Carlos Avilez morreu hoje, aos 88 anos, em Cascais.

Num comunicado partilhado na conta oficial do Ministério da Cultura na rede social X, Pedro Adão e Silva recorda que, “tendo trabalhado com figuras internacionais que revolucionaram a arte da representação no século XX, Avilez teve em Portugal um papel igualmente inovador”.

Carlos Avilez fundou em 1965 o Teatro Experimental de Cascais, companhia onde, lembra o ministro da Cultura, “se mantinha em plena atividade”.

Em 1992, criou a Escola Profissional de Teatro de Cascais.

“Para sucessivas gerações de atores, que continuou a dirigir e ensinar até à semana passada, foi um mestre e um mentor”, salienta o governante.

Pedro Adão e Silva recorda ainda que Carlos Avilez “assumiu cargos da maior responsabilidade no serviço público na sua área, tendo sido diretor do Teatro Nacional D. Maria II e presidente do Instituto de Artes Cénicas”.

Carlos Vitor Machado, conhecido por Carlos Avilez, nasceu em 1935 e estreou-se profissionalmente como ator em 1956, na Companhia Amélia Rey Colaço – Robles Monteiro, onde permaneceu até 1963.

Com uma vida dedicada ao teatro, estreou no sábado a sua última encenação: “Electra”.

A partir da trilogia “Electra e os fantasmas”, de Eugene O’Neill – a 177.ª produção do Teatro Experimental de Cascais – a peça estreou-se no auditório Academia Artes do Estoril, no Monte Estoril, Cascais, onde ficará em cena até 17 de dezembro.

▶ **Dados fornecidos**:
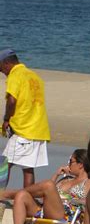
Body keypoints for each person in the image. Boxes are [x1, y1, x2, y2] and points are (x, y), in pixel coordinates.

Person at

▶ **Instruções da tarefa**:
Transcreva palavra por palavra todo o trecho do texto sobre Carlos Avilez que vai de "Carlos Avilez fundou" até "Teatro de Cascais.".

▶ **Resposta do exercício**:
Carlos Avilez fundou em 1965 o Teatro Experimental de Cascais, companhia onde, lembra o ministro da Cultura, “se mantinha em plena atividade”.

Em 1992, criou a Escola Profissional de Teatro de Cascais.